Would you transcribe all of the data exactly, down to the last character?

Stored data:
# # # # #
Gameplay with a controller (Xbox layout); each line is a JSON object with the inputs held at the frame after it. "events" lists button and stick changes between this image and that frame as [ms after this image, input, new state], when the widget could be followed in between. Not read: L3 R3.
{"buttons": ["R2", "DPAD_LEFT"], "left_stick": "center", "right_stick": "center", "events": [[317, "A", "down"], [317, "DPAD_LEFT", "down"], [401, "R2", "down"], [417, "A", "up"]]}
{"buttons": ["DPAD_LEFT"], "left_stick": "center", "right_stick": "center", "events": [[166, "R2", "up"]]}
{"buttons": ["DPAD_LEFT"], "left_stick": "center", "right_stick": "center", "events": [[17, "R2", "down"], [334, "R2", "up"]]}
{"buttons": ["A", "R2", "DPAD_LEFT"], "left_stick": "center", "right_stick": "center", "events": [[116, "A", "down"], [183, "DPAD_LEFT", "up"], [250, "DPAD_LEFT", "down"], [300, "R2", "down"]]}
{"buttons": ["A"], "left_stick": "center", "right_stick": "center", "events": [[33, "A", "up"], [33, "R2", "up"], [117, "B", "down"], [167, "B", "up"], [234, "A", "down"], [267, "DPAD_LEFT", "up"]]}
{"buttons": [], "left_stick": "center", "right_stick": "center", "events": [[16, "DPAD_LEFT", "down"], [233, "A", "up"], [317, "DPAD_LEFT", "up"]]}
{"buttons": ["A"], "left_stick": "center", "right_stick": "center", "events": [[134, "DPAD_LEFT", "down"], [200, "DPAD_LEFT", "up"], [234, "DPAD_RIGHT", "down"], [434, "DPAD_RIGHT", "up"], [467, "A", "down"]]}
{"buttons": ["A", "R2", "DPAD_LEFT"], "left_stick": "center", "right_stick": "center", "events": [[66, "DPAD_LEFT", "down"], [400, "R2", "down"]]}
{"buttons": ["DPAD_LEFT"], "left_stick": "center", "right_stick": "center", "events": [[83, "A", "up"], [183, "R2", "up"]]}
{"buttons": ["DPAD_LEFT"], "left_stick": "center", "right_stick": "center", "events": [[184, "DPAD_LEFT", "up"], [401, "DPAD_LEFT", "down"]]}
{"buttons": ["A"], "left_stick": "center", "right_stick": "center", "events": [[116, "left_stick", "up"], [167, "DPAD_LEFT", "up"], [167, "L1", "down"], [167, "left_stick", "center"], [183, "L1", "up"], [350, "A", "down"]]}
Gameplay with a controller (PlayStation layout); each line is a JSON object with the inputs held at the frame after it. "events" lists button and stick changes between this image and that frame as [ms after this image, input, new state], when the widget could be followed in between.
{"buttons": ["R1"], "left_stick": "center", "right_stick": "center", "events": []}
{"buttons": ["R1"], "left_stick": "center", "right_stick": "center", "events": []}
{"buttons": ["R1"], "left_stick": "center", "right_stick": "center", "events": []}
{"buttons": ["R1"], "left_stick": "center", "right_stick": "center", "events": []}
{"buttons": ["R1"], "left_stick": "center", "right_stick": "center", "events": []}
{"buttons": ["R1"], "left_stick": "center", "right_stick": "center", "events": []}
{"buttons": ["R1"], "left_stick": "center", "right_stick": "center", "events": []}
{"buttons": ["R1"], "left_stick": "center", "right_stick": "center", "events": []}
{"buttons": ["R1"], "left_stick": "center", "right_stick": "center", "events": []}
# # # # #
■ Response to the task:
Gameplay with a controller (Xbox layout); each line is a JSON object with the inputs held at the frame after it. "events" lists button and stick changes between this image and that frame as [ms after this image, input, new state], when the widget could be followed in between. Not read: L3 R3.
{"buttons": ["R2", "DPAD_LEFT"], "left_stick": "center", "right_stick": "center", "events": [[317, "A", "down"], [317, "DPAD_LEFT", "down"], [401, "R2", "down"], [417, "A", "up"]]}
{"buttons": ["DPAD_LEFT"], "left_stick": "center", "right_stick": "center", "events": [[166, "R2", "up"]]}
{"buttons": ["DPAD_LEFT"], "left_stick": "center", "right_stick": "center", "events": [[17, "R2", "down"], [334, "R2", "up"]]}
{"buttons": ["A", "R2", "DPAD_LEFT"], "left_stick": "center", "right_stick": "center", "events": [[116, "A", "down"], [183, "DPAD_LEFT", "up"], [250, "DPAD_LEFT", "down"], [300, "R2", "down"]]}
{"buttons": ["A"], "left_stick": "center", "right_stick": "center", "events": [[33, "A", "up"], [33, "R2", "up"], [117, "B", "down"], [167, "B", "up"], [234, "A", "down"], [267, "DPAD_LEFT", "up"]]}
{"buttons": [], "left_stick": "center", "right_stick": "center", "events": [[16, "DPAD_LEFT", "down"], [233, "A", "up"], [317, "DPAD_LEFT", "up"]]}
{"buttons": ["A"], "left_stick": "center", "right_stick": "center", "events": [[134, "DPAD_LEFT", "down"], [200, "DPAD_LEFT", "up"], [234, "DPAD_RIGHT", "down"], [434, "DPAD_RIGHT", "up"], [467, "A", "down"]]}
{"buttons": ["A", "R2", "DPAD_LEFT"], "left_stick": "center", "right_stick": "center", "events": [[66, "DPAD_LEFT", "down"], [400, "R2", "down"]]}
{"buttons": ["DPAD_LEFT"], "left_stick": "center", "right_stick": "center", "events": [[83, "A", "up"], [183, "R2", "up"]]}
{"buttons": ["DPAD_LEFT"], "left_stick": "center", "right_stick": "center", "events": [[184, "DPAD_LEFT", "up"], [401, "DPAD_LEFT", "down"]]}
{"buttons": ["A"], "left_stick": "center", "right_stick": "center", "events": [[116, "left_stick", "up"], [167, "DPAD_LEFT", "up"], [167, "L1", "down"], [167, "left_stick", "center"], [183, "L1", "up"], [350, "A", "down"]]}
Gameplay with a controller (PlayStation layout); each line is a JSON object with the inputs held at the frame after it. "events" lists button and stick changes between this image and that frame as [ms after this image, input, new state], when the widget could be followed in between.
{"buttons": ["R1"], "left_stick": "center", "right_stick": "center", "events": []}
{"buttons": ["R1"], "left_stick": "center", "right_stick": "center", "events": []}
{"buttons": ["R1"], "left_stick": "center", "right_stick": "center", "events": []}
{"buttons": ["R1"], "left_stick": "center", "right_stick": "center", "events": []}
{"buttons": ["R1"], "left_stick": "center", "right_stick": "center", "events": []}
{"buttons": ["R1"], "left_stick": "center", "right_stick": "center", "events": []}
{"buttons": ["R1"], "left_stick": "center", "right_stick": "center", "events": []}
{"buttons": ["R1"], "left_stick": "center", "right_stick": "center", "events": []}
{"buttons": ["R1"], "left_stick": "center", "right_stick": "center", "events": []}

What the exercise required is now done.